By S. L. Narasimhan :One thing I will ever remember about my grandfather is the bunch of keys he used to keep in his hip tucked in the dhoti. I was brought up among 12 members in a joint family and all of us were free from such a bother. He used to keep the keys under his pillow at night. I was the only person to whom he gave the key to open the cash box or fetch an account from his almirah.

Today, there is no bunch of keys and goddess Lakshmi dwells in bank lockers. One front door key is the order of the day.

We cannot be happy the way we have shed the heavy load. The password, soft version of the keys, is here to stay. It has no physical form and occupies a good part of our memory. Well, you can note it down, but if it reaches unsafe hands everything is finished. It will be a treasure trove for the evil and the needy.

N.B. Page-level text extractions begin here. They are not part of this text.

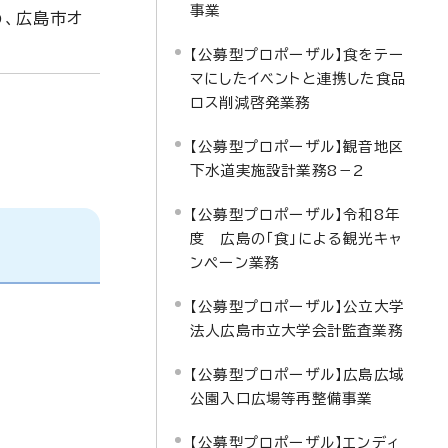
事業
め、広島市オ
【公募型プロポーザル】食をテー
マにしたイベントと連携した食品
ロス削減啓発業務
【公募型プロポーザル】観音地区
下水道実施設計業務8－2
【公募型プロポーザル】令和8年
度 広島の「食」による観光キャ
ンペーン業務
【公募型プロポーザル】公立大学
法人広島市立大学会計監査業務
【公募型プロポーザル】広島広域
公園入口広場等再整備事業
【公募型プロポーザル】エンディ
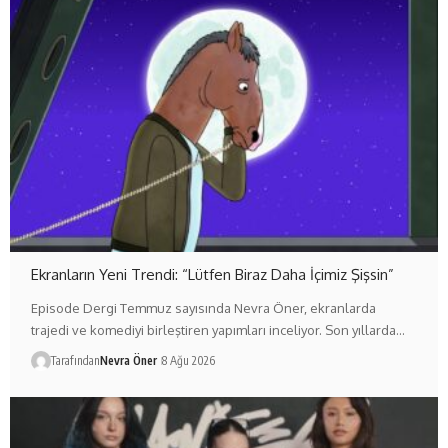
Ekranların Yeni Trendi: “Lütfen Biraz Daha İçimiz Şişsin”
Episode Dergi Temmuz sayısında Nevra Öner, ekranlarda
trajedi ve komediyi birleştiren yapımları inceliyor. Son yıllarda…
Tarafından
Nevra Öner
8 Ağu 2026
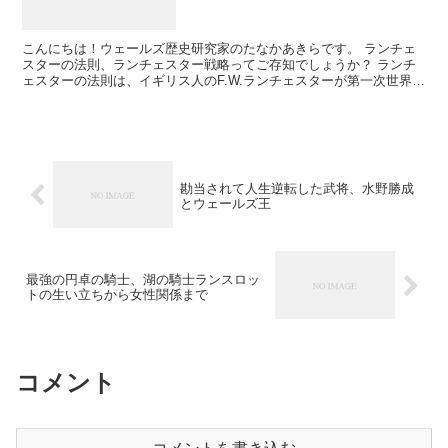
こんにちは！ウェールズ歴史研究家のたなかあきらです。 ランチェ
スターの法則、ランチェスター戦略ってご存知でしょうか？ ランチ
ェスターの法則は、イギリス人のF.W.ランチェスターが第一次世界大
戦が行われたときに提唱した法則で、勝つための戦闘モ...
勘当されて人生逆転した武将、水野勝成
とウェールズ王
最強の円卓の騎士、湖の騎士ランスロッ
トの生い立ちから女性関係まで
コメント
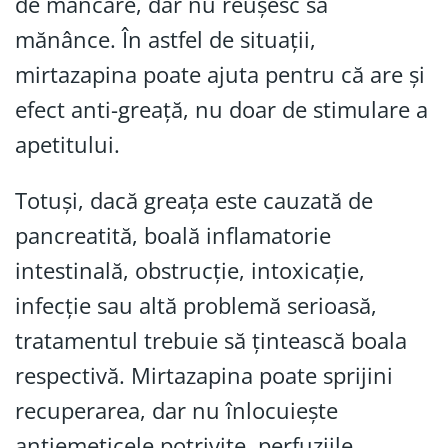
de mâncare, dar nu reușesc să
mănânce. În astfel de situații,
mirtazapina poate ajuta pentru că are și
efect anti-greață, nu doar de stimulare a
apetitului.
Totuși, dacă greața este cauzată de
pancreatită, boală inflamatorie
intestinală, obstrucție, intoxicație,
infecție sau altă problemă serioasă,
tratamentul trebuie să țintească boala
respectivă. Mirtazapina poate sprijini
recuperarea, dar nu înlocuiește
antiemeticele potrivite, perfuziile,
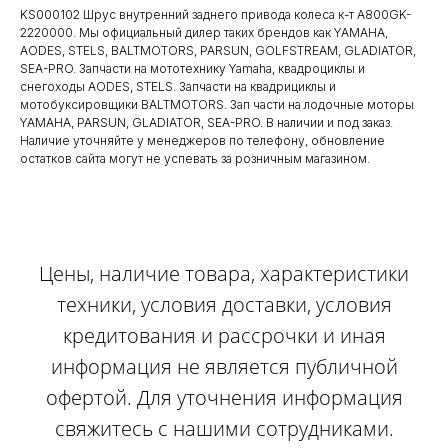
KS000102 Шрус внутренний заднего привода колеса к-т A800GK-
2220000. Мы официальный дилер таких брендов как YAMAHA,
AODES, STELS, BALTMOTORS, PARSUN, GOLFSTREAM, GLADIATOR,
SEA-PRO. Запчасти на мототехнику Yamaha, квадроциклы и
снегоходы AODES, STELS. Запчасти на квадрициклы и
мотобуксировщики BALTMOTORS. Зап части на лодочные моторы
YAMAHA, PARSUN, GLADIATOR, SEA-PRO. В наличии и под заказ.
Наличие уточняйте у менеджеров по телефону, обновление
остатков сайта могут не успевать за розничным магазином.
Цены, наличие товара, характеристики
техники, условия доставки, условия
кредитования и рассрочки и иная
информация не является публичной
офертой. Для уточнения информация
свяжитесь с нашими сотрудниками.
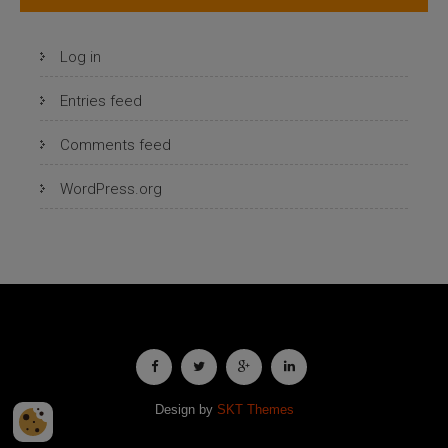
Log in
Entries feed
Comments feed
WordPress.org
Design by
SKT Themes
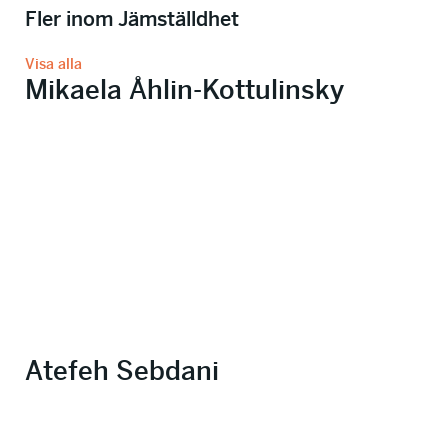
Fler inom Jämställdhet
Visa alla
Mikaela Åhlin-Kottulinsky
Atefeh Sebdani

We, probably, have to keep 10 times as many passwords in our head as we did 10 years ago, said Jeff Moss, who founded a popular hacking conference. Mail passwords, ATM, PINs and Internet passwords — it is so hard to remember and keep track of all of them. The security of the password need not be overemphasised with increasing thefts and frauds on the Internet. Creating passwords and file names are the arts everyone should master in the present yuga. Those of us who are thrust upon a computer in our mid-40s and 50s with an adequate dose of short memory are the less skilled and soft targets for hackers.

A study by a company that makes the security software for users examined a list of 32 million passwords that an unknown hacker stole from users of social networking sites such as Facebook and Myspace.

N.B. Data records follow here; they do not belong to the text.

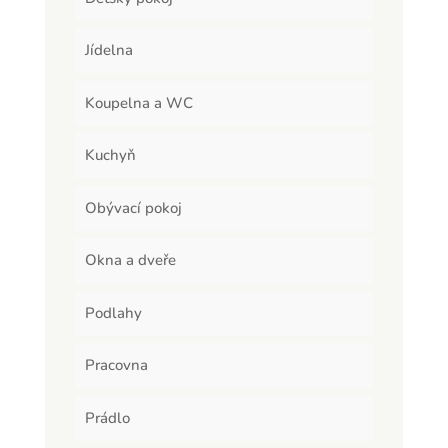
Jídelna
Koupelna a WC
Kuchyň
Obývací pokoj
Okna a dveře
Podlahy
Pracovna
Prádlo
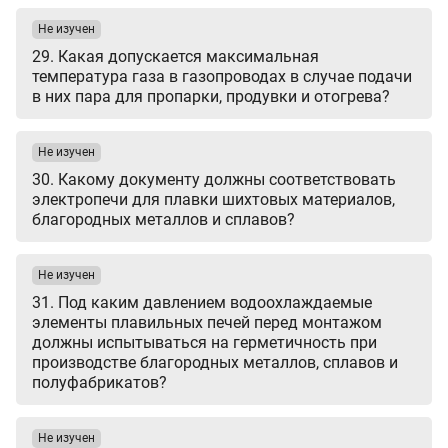
Не изучен
29. Какая допускается максимальная
температура газа в газопроводах в случае подачи
в них пара для пропарки, продувки и отогрева?
Не изучен
30. Какому документу должны соответствовать
электропечи для плавки шихтовых материалов,
благородных металлов и сплавов?
Не изучен
31. Под каким давлением водоохлаждаемые
элементы плавильных печей перед монтажом
должны испытываться на герметичность при
производстве благородных металлов, сплавов и
полуфабрикатов?
Не изучен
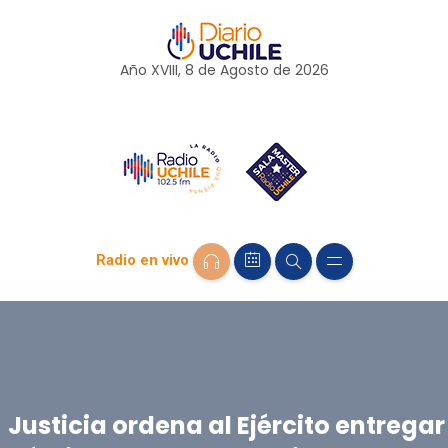
Año XVIII, 8 de
Agosto
de 2026
Radio en vivo
Justicia ordena al Ejército entregar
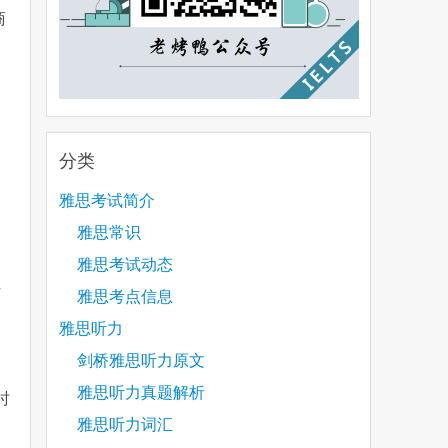
商
分类
雅思考试简介
雅思常识
雅思考试动态
位
雅思考点信息
雅思听力
剑桥雅思听力原文
雅思听力真题解析
时
雅思听力词汇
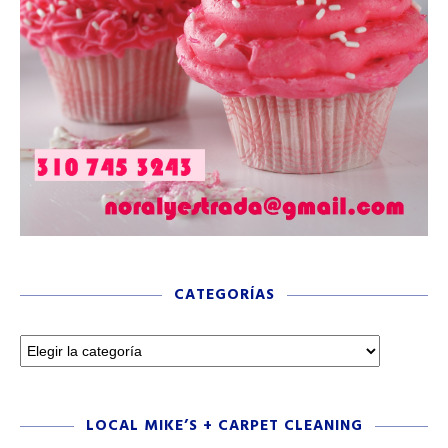
CATEGORÍAS
LOCAL MIKE’S + CARPET CLEANING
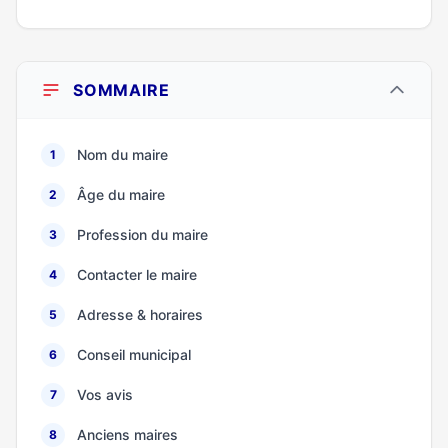
SOMMAIRE
Nom du maire
1
Âge du maire
2
Profession du maire
3
Contacter le maire
4
Adresse & horaires
5
Conseil municipal
6
Vos avis
7
Anciens maires
8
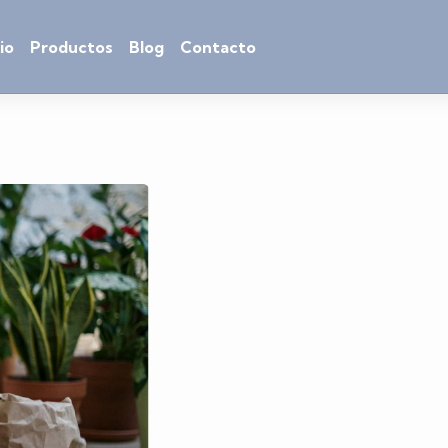
cio
Productos
Blog
Contacto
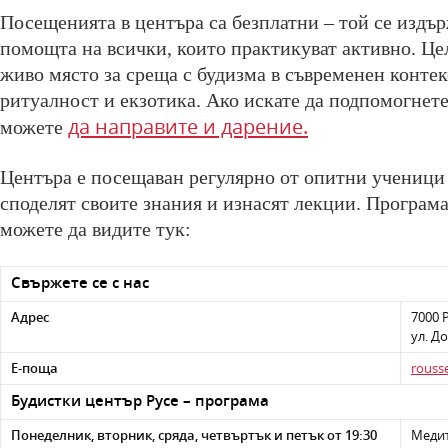
Посещенията в центъра са безплатни – той се издър
помощта на всички, които практикуват активно. Цел
живо място за среща с будизма в съвременен контек
ритуалност и екзотика. Ако искате да подпомогнете
да направите и дарение.
можете
Центъра е посещаван регулярно от опитни ученици
споделят своите знания и изнасят лекции. Програма
можете да видите тук:
Свържете се с нас
Адрес
7000 
ул. Д
Е-поща
rouss
Будистки център Русе – програма
Понеделник, вторник, сряда, четвъртък и петък от 19:30
Медит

The study found that one per cent of the users used passwords 123456, 123abc, etc., and 20 per cent picked passwords from a small pool of 5,000 words which are easily susceptible. The hackers could easily guess from the small window of words used as the password and access the accounts with the support of software. Some of us create passwords like “iddli 1”, “iddli 2” as we believe that iddli is not a universal word and chances of stealing this word are remote. Often we have trouble remembering whether we put ‘I' or ‘y' as the last letter. They could have as well used the word ‘hack me' says a write-up in New York Times. Using names of close relatives is also vulnerable as known persons can guess them easily.

Today, everyone is keeping a bank account with an ATM card. Many write the PIN in the space provided for signature, and this is an open invitation to thieves.

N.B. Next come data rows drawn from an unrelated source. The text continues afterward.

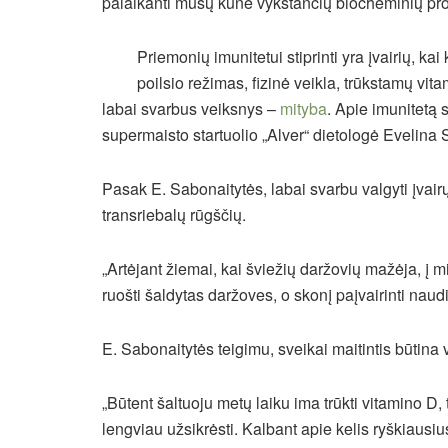
palaikanti mūsų kūne vykstančių biocheminių pr
Priemonių imunitetui stiprinti yra įvairių, ka
poilsio režimas, fizinė veikla, trūkstamų vi
labai svarbus veiksnys –
mityba
. Apie imunitetą 
supermaisto startuolio „Alver“ dietologė Evelina 
Pasak E. Sabonaitytės, labai svarbu valgyti įvair
transriebalų rūgščių.
„Artėjant žiemai, kai šviežių daržovių mažėja, į m
ruošti šaldytas daržoves, o skonį paįvairinti nau
E. Sabonaitytės teigimu, sveikai maitintis būtina 
„Būtent šaltuoju metų laiku ima trūkti vitamino D, 
lengviau užsikrėsti. Kalbant apie kelis ryškiausi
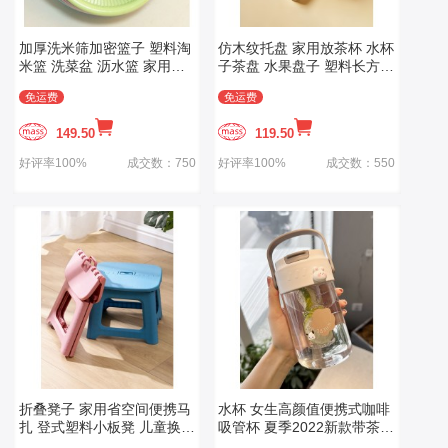
加厚洗米筛加密篮子 塑料淘
仿木纹托盘 家用放茶杯 水杯
米篮 洗菜盆 沥水篮 家用洗
子茶盘 水果盘子 塑料长方形
菜篮
端菜收纳餐盘
免运费
免运费
149.50
119.50
好评率100%
成交数：750
好评率100%
成交数：550
折叠凳子 家用省空间便携马
水杯 女生高颜值便携式咖啡
扎 登式塑料小板凳 儿童换鞋
吸管杯 夏季2022新款带茶隔
凳 结实小椅子
学生塑料杯子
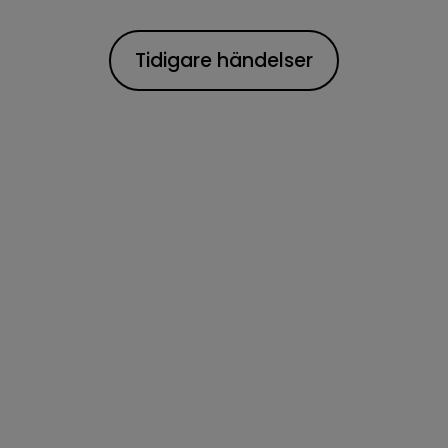
Tidigare händelser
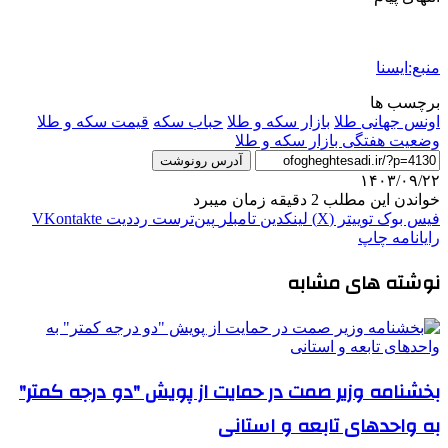
منبع:ایسنا
برچسب ها
اونس جهانی طلا
بازار سکه و طلا
حباب سکه
قیمت سکه و طلا
وضعیت هفتگی بازار سکه و طلا
آدرس رونوشت
۱۴۰۳/۰۹/۲۲
خواندن این مطلب 2 دقیقه زمان میبرد
فیس بوک
توییتر (X)
لینکدین
‫تامبلر
‫پین‌ترست
‫رددیت
‫VKontakte
رایانامه
چاپ
نوشته های مشابه
بخشنامه وزیر صمت در حمایت از پویش "دو درجه کمتر"
به واحدهای تابعه و استانی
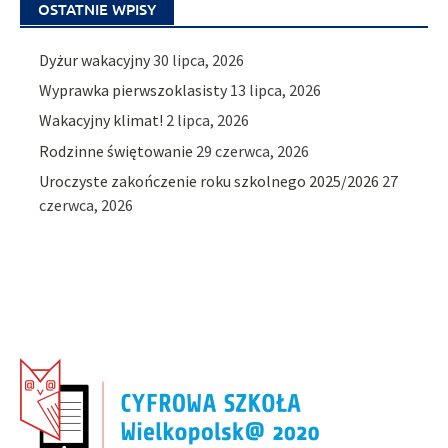
OSTATNIE WPISY
Dyżur wakacyjny
30 lipca, 2026
Wyprawka pierwszoklasisty
13 lipca, 2026
Wakacyjny klimat!
2 lipca, 2026
Rodzinne świętowanie
29 czerwca, 2026
Uroczyste zakończenie roku szkolnego 2025/2026
27
czerwca, 2026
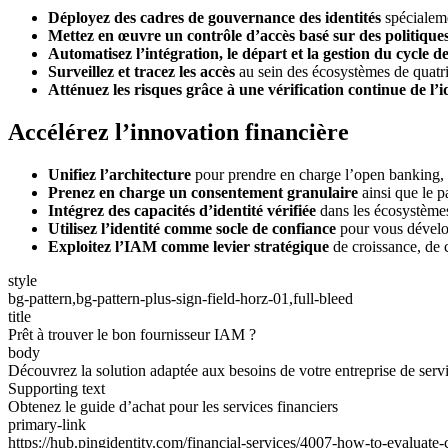
Déployez des cadres de gouvernance des identités
spécialeme
Mettez en œuvre un contrôle d’accès basé sur des politiqu
Automatisez l’intégration, le départ et la gestion du cycle de
Surveillez et tracez les accès
au sein des écosystèmes de quatr
Atténuez les risques grâce à une vérification continue de l’i
Accélérez l’innovation financière
Unifiez l’architecture
pour prendre en charge l’open banking, l
Prenez en charge un consentement granulaire
ainsi que le p
Intégrez des capacités d’identité vérifiée
dans les écosystèmes 
Utilisez l’identité comme socle de confiance
pour vous dévelop
Exploitez l’IAM comme levier stratégique
de croissance, de c
style
bg-pattern,bg-pattern-plus-sign-field-horz-01,full-bleed
title
Prêt à trouver le bon fournisseur IAM ?
body
Découvrez la solution adaptée aux besoins de votre entreprise de servi
Supporting text
Obtenez le guide d’achat pour les services financiers
primary-link
https://hub.pingidentity.com/financial-services/4007-how-to-evaluate-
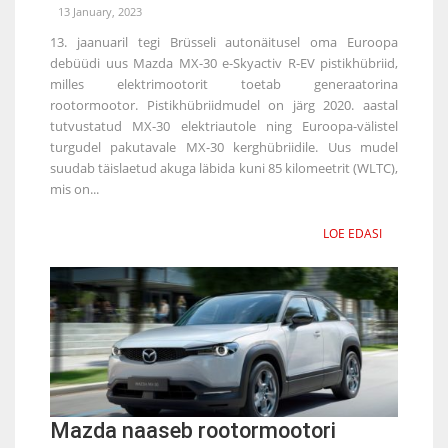
13 January, 2023
13. jaanuaril tegi Brüsseli autonäitusel oma Euroopa
debüüdi uus Mazda MX-30 e-Skyactiv R-EV pistikhübriid,
milles elektrimootorit toetab generaatorina
rootormootor. Pistikhübriidmudel on järg 2020. aastal
tutvustatud MX-30 elektriautole ning Euroopa-välistel
turgudel pakutavale MX-30 kerghübriidile. Uus mudel
suudab täislaetud akuga läbida kuni 85 kilomeetrit (WLTC),
mis on...
LOE EDASI
Mazda naaseb rootormootori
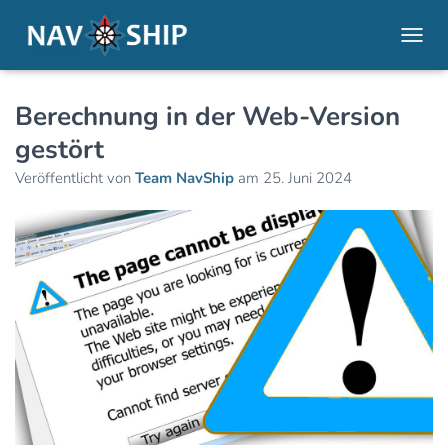
NAVI
Berechnung in der Web-Version
gestört
Veröffentlicht von
Team NavShip
am
25. Juni 2024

Cryptography schemes have existed for thousands of years, and attempts to break coding schemes are almost as old. A “code breaker” or the present day hacker seeks to detect patterns in the encrypted messages that will lead to sufficient understanding of the encryption scheme to enable the discovery of a decryption method. Do we need to be a cryptographer or do we need to use a Hagelin machine to write a password? Many websites talk about strong and weak passwords. An ideal password is long and has letters, punctuation, symbols, and numbers. Microsoft suggests using at least 14 characters or more in a password. The greater the variety of characters, the better. The use of the entire keyboard — not just a few familiar characters such as @, #, $ — is good enough. Further tips about passwords can be had from: http://www.microsoft.com/protect/ fraud/passwords/ create.aspx

No doubt, long passwords are hard to remember. All of us have to pick up some mnemonic techniques to remember the gamut of passwords we have to remember for sustenance. Music mnemonic is the art of remembering words built into jingles. This is how children are taught the alphabet. Name mnemonic enables us to remember the words by correlation with standard phrases and names. For analogy the word “vib” can be remembered as the first three letters of the colour scheme of the rainbow, “vibgyor.” This reminds me of the phrase, ‘All Students Take Coffee,' which our trigonometry professor asked us to memorise to remember the signs in four quadrants.